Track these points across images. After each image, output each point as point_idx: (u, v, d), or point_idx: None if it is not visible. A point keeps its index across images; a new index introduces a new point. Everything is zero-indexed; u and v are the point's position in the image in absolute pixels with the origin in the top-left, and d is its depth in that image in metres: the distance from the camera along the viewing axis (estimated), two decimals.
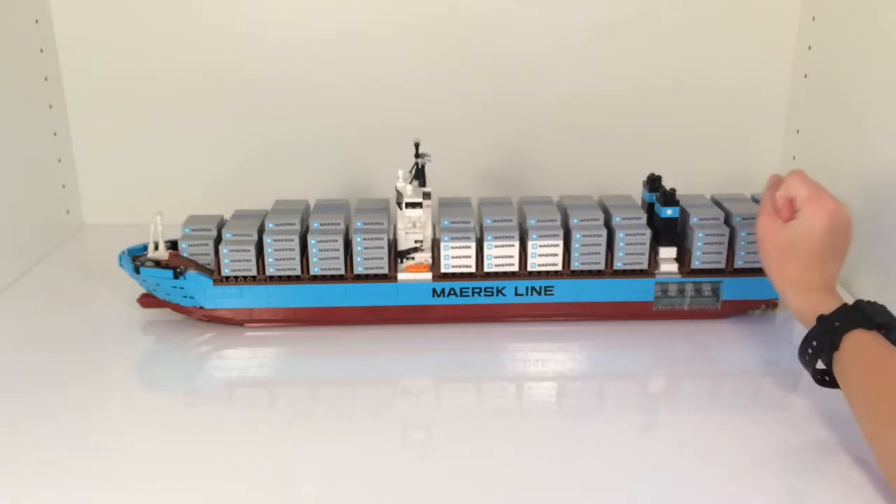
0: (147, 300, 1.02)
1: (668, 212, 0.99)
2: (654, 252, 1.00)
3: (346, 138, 1.33)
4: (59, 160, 1.30)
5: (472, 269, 0.99)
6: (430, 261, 1.00)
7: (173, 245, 1.02)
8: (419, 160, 0.98)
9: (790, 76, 1.31)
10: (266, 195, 1.08)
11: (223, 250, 0.97)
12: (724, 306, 1.02)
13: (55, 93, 1.28)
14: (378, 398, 0.89)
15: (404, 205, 0.98)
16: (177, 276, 0.97)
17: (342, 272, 0.98)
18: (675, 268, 1.01)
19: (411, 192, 0.98)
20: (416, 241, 0.99)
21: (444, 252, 0.99)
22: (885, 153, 1.05)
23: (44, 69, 1.25)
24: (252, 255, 0.98)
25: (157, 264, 0.99)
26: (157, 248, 1.01)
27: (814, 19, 1.24)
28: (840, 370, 0.75)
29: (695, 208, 1.01)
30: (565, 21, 1.28)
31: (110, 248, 1.07)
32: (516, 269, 0.99)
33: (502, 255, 0.99)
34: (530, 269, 0.99)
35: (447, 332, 1.00)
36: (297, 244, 0.97)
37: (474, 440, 0.80)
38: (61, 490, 0.72)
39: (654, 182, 1.03)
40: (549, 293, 1.00)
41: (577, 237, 0.98)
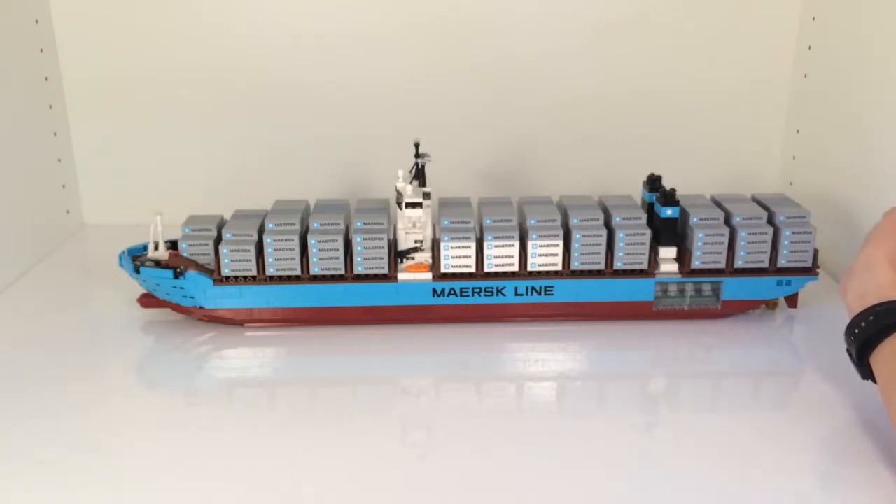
0: (147, 300, 1.02)
1: (668, 212, 0.99)
2: (654, 252, 1.00)
3: (346, 138, 1.33)
4: (59, 160, 1.30)
5: (472, 269, 0.99)
6: (430, 261, 1.00)
7: (173, 245, 1.02)
8: (419, 160, 0.98)
9: (790, 76, 1.30)
10: (266, 195, 1.08)
11: (223, 250, 0.97)
12: (724, 306, 1.02)
13: (55, 93, 1.28)
14: (378, 398, 0.89)
15: (404, 205, 0.98)
16: (177, 276, 0.97)
17: (342, 272, 0.98)
18: (675, 268, 1.01)
19: (411, 192, 0.98)
20: (416, 241, 0.99)
21: (444, 252, 0.99)
22: (885, 153, 1.05)
23: (44, 69, 1.25)
24: (252, 255, 0.98)
25: (157, 264, 0.99)
26: (157, 248, 1.01)
27: (814, 19, 1.24)
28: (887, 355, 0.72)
29: (695, 208, 1.01)
30: (565, 21, 1.28)
31: (110, 248, 1.07)
32: (516, 269, 0.99)
33: (502, 255, 0.99)
34: (530, 269, 0.99)
35: (447, 332, 1.00)
36: (297, 244, 0.97)
37: (474, 440, 0.80)
38: (61, 490, 0.72)
39: (654, 182, 1.03)
40: (549, 293, 1.00)
41: (577, 237, 0.98)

....

▸ **What you have to do**
The complete listing must be transcribed verbatim, and all pictures are to be omitted.

▸ **Solution for this exercise**
Track these points across images. After each image, output each point as point_idx: (u, v, d), or point_idx: None if it is not visible. A point keeps its index across images; a new index introduces a new point. Everything is zero-indexed; u and v are the point's position in the image in absolute pixels with the origin in the top-left, and d is its depth in that image in metres: the distance from the camera along the viewing axis (estimated), two decimals.
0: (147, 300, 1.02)
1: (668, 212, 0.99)
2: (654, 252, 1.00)
3: (346, 138, 1.33)
4: (59, 160, 1.30)
5: (472, 269, 0.99)
6: (430, 261, 1.00)
7: (173, 245, 1.02)
8: (419, 160, 0.98)
9: (790, 76, 1.31)
10: (266, 195, 1.08)
11: (223, 250, 0.97)
12: (724, 306, 1.02)
13: (55, 93, 1.28)
14: (378, 398, 0.89)
15: (404, 205, 0.98)
16: (177, 276, 0.97)
17: (342, 272, 0.98)
18: (675, 268, 1.01)
19: (411, 192, 0.98)
20: (416, 241, 0.99)
21: (444, 252, 0.99)
22: (885, 153, 1.05)
23: (44, 69, 1.25)
24: (252, 255, 0.98)
25: (157, 264, 0.99)
26: (157, 248, 1.01)
27: (814, 19, 1.24)
28: (840, 370, 0.75)
29: (695, 208, 1.01)
30: (565, 21, 1.28)
31: (110, 248, 1.07)
32: (516, 269, 0.99)
33: (502, 255, 0.99)
34: (530, 269, 0.99)
35: (447, 332, 1.00)
36: (297, 244, 0.97)
37: (474, 440, 0.80)
38: (61, 490, 0.72)
39: (654, 182, 1.03)
40: (549, 293, 1.00)
41: (577, 237, 0.98)
0: (147, 300, 1.02)
1: (668, 212, 0.99)
2: (654, 252, 1.00)
3: (346, 138, 1.33)
4: (59, 160, 1.30)
5: (472, 269, 0.99)
6: (430, 261, 1.00)
7: (173, 245, 1.02)
8: (419, 160, 0.98)
9: (790, 76, 1.30)
10: (266, 195, 1.08)
11: (223, 250, 0.97)
12: (724, 306, 1.02)
13: (55, 93, 1.28)
14: (378, 398, 0.89)
15: (404, 205, 0.98)
16: (177, 276, 0.97)
17: (342, 272, 0.98)
18: (675, 268, 1.01)
19: (411, 192, 0.98)
20: (416, 241, 0.99)
21: (444, 252, 0.99)
22: (885, 153, 1.05)
23: (44, 69, 1.25)
24: (252, 255, 0.98)
25: (157, 264, 0.99)
26: (157, 248, 1.01)
27: (814, 19, 1.24)
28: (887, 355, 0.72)
29: (695, 208, 1.01)
30: (565, 21, 1.28)
31: (110, 248, 1.07)
32: (516, 269, 0.99)
33: (502, 255, 0.99)
34: (530, 269, 0.99)
35: (447, 332, 1.00)
36: (297, 244, 0.97)
37: (474, 440, 0.80)
38: (61, 490, 0.72)
39: (654, 182, 1.03)
40: (549, 293, 1.00)
41: (577, 237, 0.98)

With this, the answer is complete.